With a court sentence that handed Move Forward Party (MFP) MP Pita Limjaroenrat a suspended jail term for his role in a flash mob in 2019, the power games between the old powers and the left-leaning party have intensified to another level.
In its Feb 5 verdict, the court found Mr Pita and key political figures, including Thanathorn Juangroongruangkit, former leader of the now-disbanded Future Forward Party and head of the Progressive Movement, and Piyabutr Saengkanokkul, secretary-general of the movement, as well as Pannika Wanich, the spokeswoman, guilty of organising a flash mob on the skywalk near the train station at Pathumwan intersection and within 150 metres of Sa Pathum Villa. The flash mob, the judge said, affected train services, preventing people from using a public place.
Also facing a suspended jail term in the latest verdict are Pairattachote Chantarakajon, a former FFP election candidate, Nattha Mahatthana, Thanawat Wongchai and Parit Chiwarak.
As the charter prohibits those with jail terms from becoming premier, some legal experts like Jade Donavanik jumped to the conclusion that the sentence strips Mr Pita of his PM candidacy for the MFP. But others argue Mr Pita still has a chance to appeal.
Undeniably, the latest development epitomises a fierce attempt by the old powers to contain, if not eliminate, the left-leaning party -- the most popular political party that scooped more than 14 million votes in the May 14 election. Even though it failed to form a government, its popularity remains unflagging -- and it is touted to perform even better in the next election, as suggested by several opinion polls. Mr Pita has been named the poll favourite of all time.
Mr Pita, currently chief advisor to the MFP, survived his iTV shareholding case on Jan 17. But his triumph did not last long, as the following week, the charter court slapped a tough verdict on the MFP's policy of amending Section 112, the lese majeste law.
The court interpreted the party's move to amend this draconian law as "subverting" the monarchy. The verdict, which was a surprise to most political observers and legal experts, paves the way for the MFP's opponents to seek the party's dissolution, and they wasted no time in whipping the party hard.

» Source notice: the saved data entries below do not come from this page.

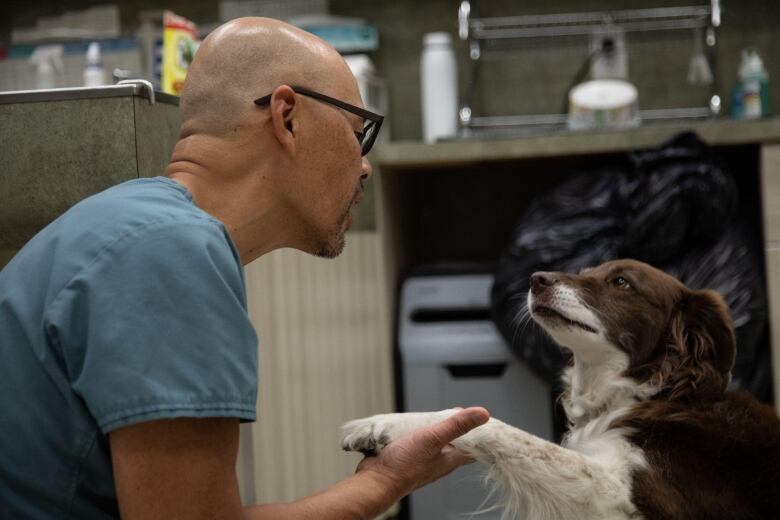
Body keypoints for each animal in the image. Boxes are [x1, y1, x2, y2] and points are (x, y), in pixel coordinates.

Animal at [342, 260, 780, 520]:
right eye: (587, 269)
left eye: (621, 281)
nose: (535, 279)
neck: (638, 394)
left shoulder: (620, 496)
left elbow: (496, 427)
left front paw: (386, 424)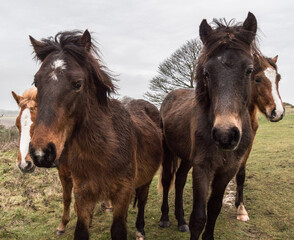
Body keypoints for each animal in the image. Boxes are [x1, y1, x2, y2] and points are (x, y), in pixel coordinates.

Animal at [28, 30, 162, 240]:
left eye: (77, 83)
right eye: (36, 82)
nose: (41, 152)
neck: (105, 150)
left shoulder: (122, 193)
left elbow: (118, 229)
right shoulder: (83, 194)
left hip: (146, 180)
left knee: (142, 200)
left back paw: (140, 229)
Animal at [158, 53, 284, 234]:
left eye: (278, 78)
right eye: (257, 79)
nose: (277, 112)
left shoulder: (244, 151)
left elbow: (241, 175)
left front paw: (241, 209)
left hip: (187, 156)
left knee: (180, 180)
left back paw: (181, 220)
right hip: (168, 151)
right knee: (168, 179)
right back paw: (165, 218)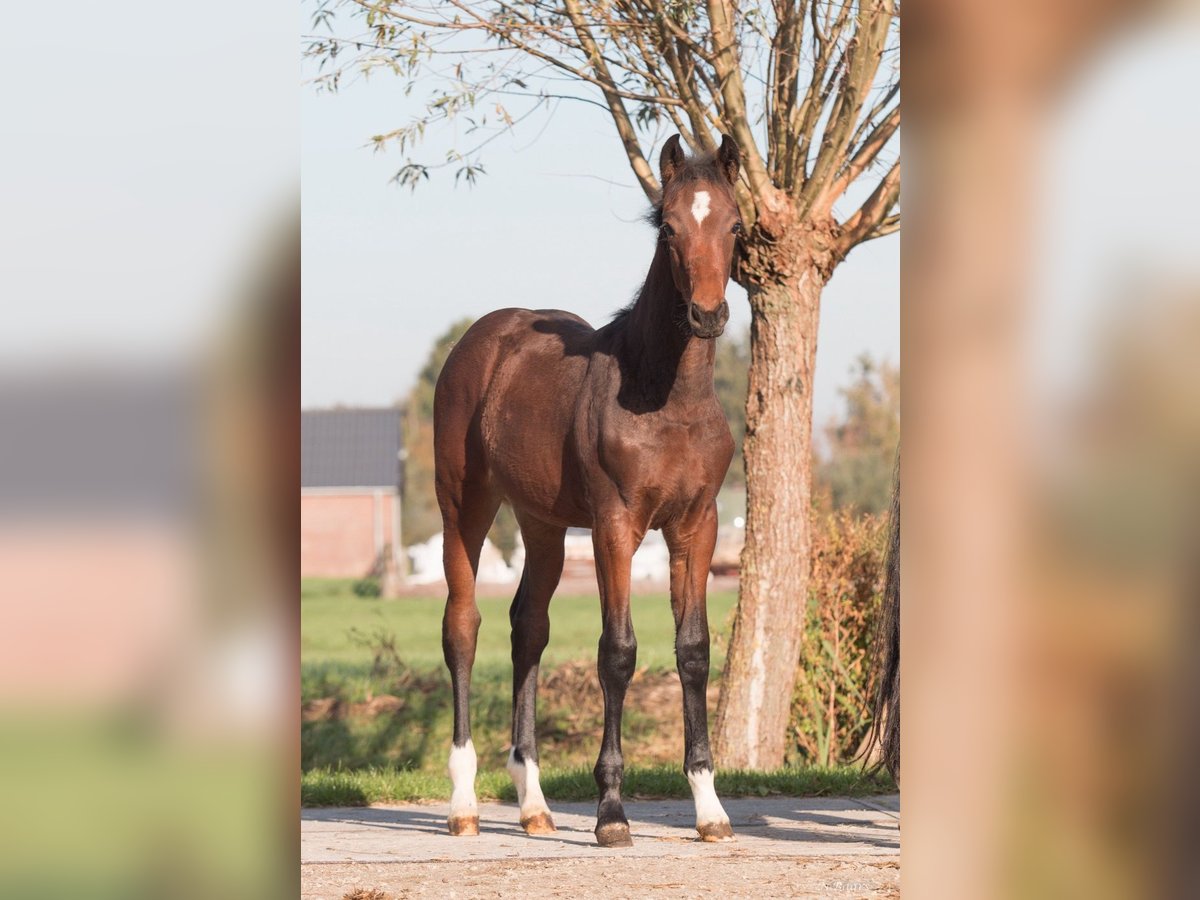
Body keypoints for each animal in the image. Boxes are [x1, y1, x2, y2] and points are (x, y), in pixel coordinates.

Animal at [436, 132, 739, 844]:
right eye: (668, 227)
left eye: (736, 225)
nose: (707, 314)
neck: (667, 398)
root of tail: (480, 339)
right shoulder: (615, 525)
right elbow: (618, 652)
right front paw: (611, 814)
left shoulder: (697, 526)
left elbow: (693, 651)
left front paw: (710, 808)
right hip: (463, 505)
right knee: (463, 627)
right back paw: (463, 805)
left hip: (542, 524)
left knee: (528, 628)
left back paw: (533, 805)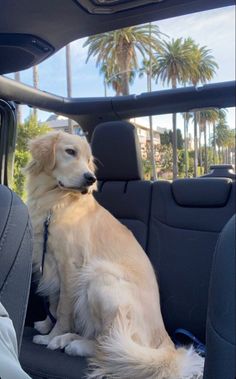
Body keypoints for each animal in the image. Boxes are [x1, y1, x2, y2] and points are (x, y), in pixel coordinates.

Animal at [24, 131, 204, 379]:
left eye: (88, 160)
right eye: (70, 152)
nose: (90, 179)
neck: (55, 200)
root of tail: (166, 342)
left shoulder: (70, 266)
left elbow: (62, 309)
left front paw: (51, 335)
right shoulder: (49, 262)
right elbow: (53, 301)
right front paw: (45, 324)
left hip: (99, 276)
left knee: (109, 345)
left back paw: (69, 342)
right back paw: (68, 339)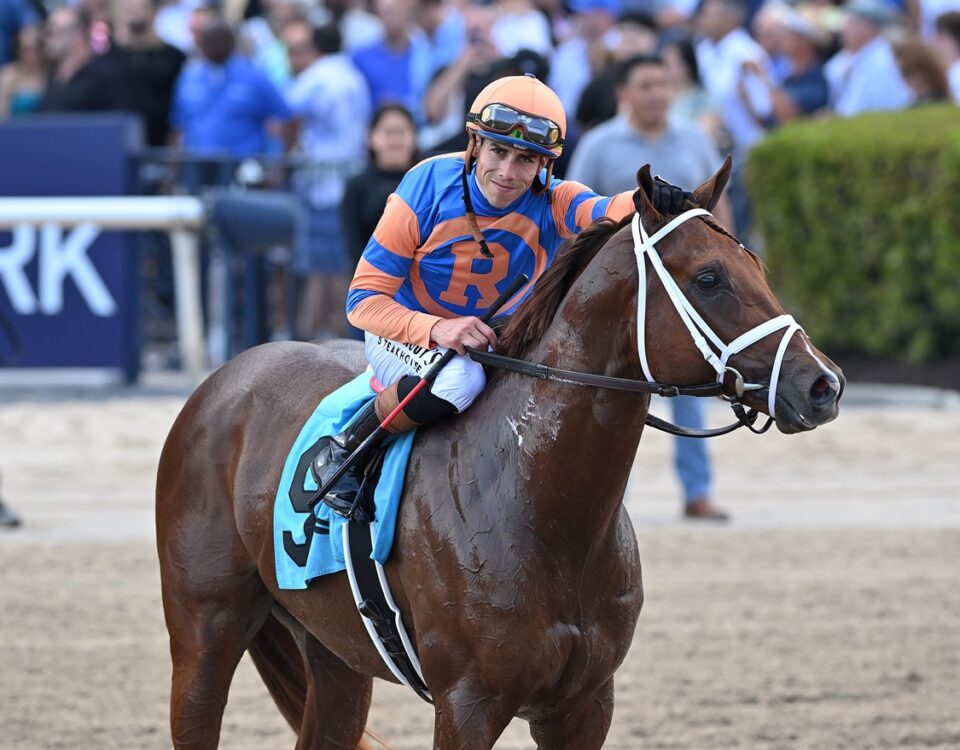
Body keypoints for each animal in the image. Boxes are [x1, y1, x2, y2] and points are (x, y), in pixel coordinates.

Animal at [156, 162, 840, 748]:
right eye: (709, 279)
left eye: (756, 264)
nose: (822, 384)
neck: (538, 496)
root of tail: (227, 377)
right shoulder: (468, 702)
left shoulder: (585, 706)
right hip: (204, 632)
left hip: (335, 653)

If the MFP is dissolved, Mr Pita and the other MFP executives would face the same fate as Mr Thanathorn -- a 10-year ban from politics -- while other MFP members would have to find a new party within 60 days.
If that were not bad enough, the charter court's Jan 31 verdict also placed a group of 44 MFP members -- who in 2021 signed a bill to amend Section 112 -- in trouble as their support for the move led some to question their ethics.
If found guilty, the 44 MPs -- including Mr Pita and several new political stars who are tipped to join the new executive branch of the MFP like Sirikanya Tansakul and Wiroj Lakkhanaadisorn -- would be slapped with lifetime bans from politics, in what is seen as a death sentence for politicians.
Ms Pannika has already been banned because of an old Facebook post that was seen as an insult to the high institution.
The new petition against the 44 MPs was swiftly put forward by Ruengkrai Leekitwattana. But the MPs may still be able to complete their parliamentary terms as the process could drag on for 2-3 years.
While Mr Pita and the MFP are struggling, Pheu Thai is seeking a chance to rebound.
Its de facto leader, Thaksin Shinawatra, is likely to be set free on Feb 18 as he has served one-third of his sentence, and, if so, he would definitely resume his political role.
Previously, Thaksin was given a partial pardon upon his return from self-imposed exile. But instead of staying in jail, he claimed to suffer from a serious illness or multiple ailments that have left him comfortably confined at the Police General Hospital for several months.
Thaksin's presumed jail privileges have upset the public, while Pheu Thai's shift to become a new right party, compromising with the old powers, has cost the party substantial public support. Thaksin will have a tough job trying to restore the party while beating the MFP -- its former friend turned foe.
Despite this looming problem, the MFP remains undaunted. The party, with strong aspirations for change, has a strong belief that it will bounce back even stronger with a wider support base. This happened before when it was reincarnated as the MFP after the FFP was dissolved, and it emerged as the biggest poll winner last year.
MFP supporters and sympathisers are tremendously disappointed with the MFP's fate, but they are not willing to take to the streets for fear of a political backlash -- a chance for the military to seek justification to step in as it did with the last coup in 2014.
Yet public sympathies can turn into votes when the people hit the booths, as we witnessed on May 14. The former powers must be aware of the risk of triggering a boomerang effect in cornering the MFP and disregarding its huge public support.
Meanwhile, the MFP has firmly focussed on local politics, eyeing provincial administrative organisation elections, which are set to take place early next year.
Such a strategy, known in Thai as paa lom muang -- which roughly translates as an extensive forest surrounding the city -- is a political metaphor that highlights how a change in momentum often starts from the outside.
Only time will tell if the MFP can eventually make it happen.